We are pleased to announce a new, online edition of the NICAS colloquium on Thursday 29 October 2020 from 12.00 to 13.00 hrs. The colloquium will take place online through Microsoft Teams.
Throughout the year, NICAS organises a bi-weekly Colloquium consisting of two short research lectures. It provides researchers with the opportunity to present ideas for, updates on or results of their activities. The NICAS Colloquium allows people to stay informed on a regular basis about the latest developments and results of research and to exchange information and expertise.
The chair of this colloquium will be Gauthier Patin (University of Amsterdam)
The presenters are:
► Margriet van Eikema Hommes – The remarkable genesis of Ferdinand Bol’s portrait of Lieutenant Cornelis Tromp. New light on Bol’s late artistic career
Abstract:
Recently the Scheepvaartmuseum Amsterdam acquired a monumental portrait of the Dutch naval hero Lieutenant Cornelis Tromp (1629-1691) by Ferdinand Bol. The portrait had recently been “recovered” in a private collection; previously it was only known from a seventeenth-century reproduction print. Because of the restoration of the portrait, its materials and painting technique and its (art)historical context were examined by the Cultural Heritage Laboratory (RCE). This has resulted in new insights into its dating, original appearance and function. Bol appears to have radically revised the portrait, in order to keep it in line with a new flight in Tromp’s career. The research also sheds new light on Bol’s artistic career. It has always been assumed that he definitely stopped painting in 1669. However, Bol appears to have painted Tromp’s portrait in the mid-1670s. Archival documents, furthermore, indicate that Bol had hung Tromp’s portrait in his own house, as a token of his friendship with the naval hero.
Bio:
Dr Margriet van Eikema Hommes is an art historian specialized in historical painting techniques and Dutch 17th and 18th century painting ensembles. Since 2011, she has supervised a NWO vidi-grant program on such ensembles (FromIsolationToCoherece.nl). Margriet is senior researcher at the Cultural Heritage Laboratory of the RCE. She is also Associate Professor at the research group Materials in Art and Archaeology at Delft University of Technology.

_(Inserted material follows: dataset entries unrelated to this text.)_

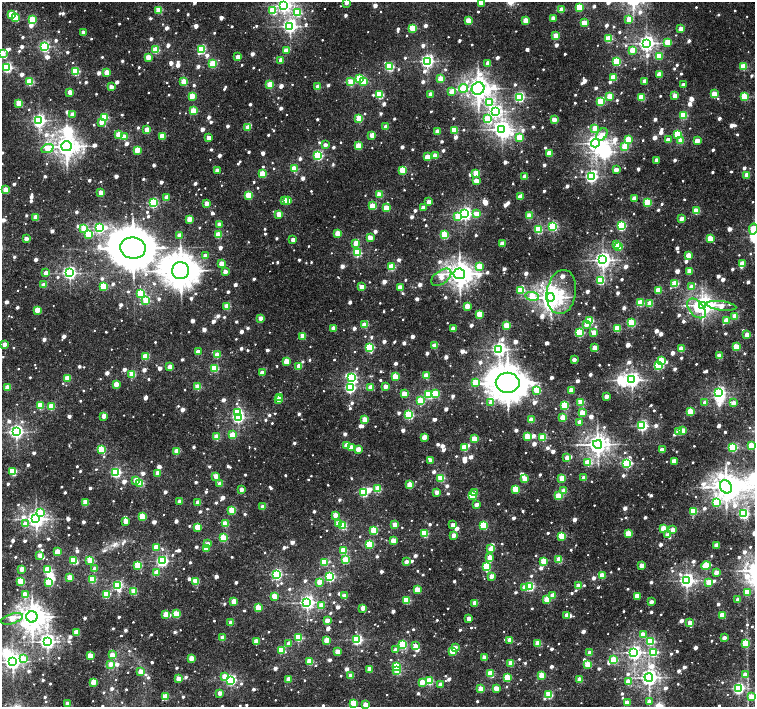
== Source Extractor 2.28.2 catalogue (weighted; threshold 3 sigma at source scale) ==
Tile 7 of 4 x 4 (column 3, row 2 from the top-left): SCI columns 3014-4518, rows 3047-4455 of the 6022 x 6028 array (HDU 1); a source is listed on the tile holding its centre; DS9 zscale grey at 2 x 2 block average (1 PNG px = mean of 2 x 2 image px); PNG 757 x 709 px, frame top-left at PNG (2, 2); each listed source drawn as its Kron ellipse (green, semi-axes under 4 px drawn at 4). Shown black and unused: <1% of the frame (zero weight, under 3 of 5 exposures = <1% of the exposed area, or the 3 px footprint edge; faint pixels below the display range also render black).
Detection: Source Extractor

► Joen Hermans – Water chemistry and transport in oil paint
Abstract:
Many researchers have demonstrated that water/humidity exposure has the potential to greatly accelerate oil paint ageing. However, it remains difficult to estimate whether typical environmental conditions or cleaning methods have a significant impact on paintings. Towards our goal of reliable risk assessment, we study both the precise effects of water molecules on chemical processes in paint, and the transport processes that determine the local water concentrations in oil paint layers. In this presentation, I will present some recent results on chemical reactivity and transport of water. These results are not just relevant to the role of water in paint ageing, but they also provide important insights on general characteristics of oil paint as a chemical system.
Bio:
Joen Hermans studied chemistry at Utrecht University. In 2017, he obtained his PhD at the University of Amsterdam under supervision of Piet Iedema and Katrien Keune, studying the structures and processes behind metal soap formation in oil paintings. After a short post-doctoral project at the Rijksmuseum to develop new spectroscopic techniques to study paint model systems, he was awarded a Veni grant by NWO in 2018 to investigate the role of water in oil paint degradation. This research is currently taking part both at the Van ‘t Hoff Institute for Molecular Sciences of the University of Amsterdam and the Conservation & Science group of the Rijksmuseum.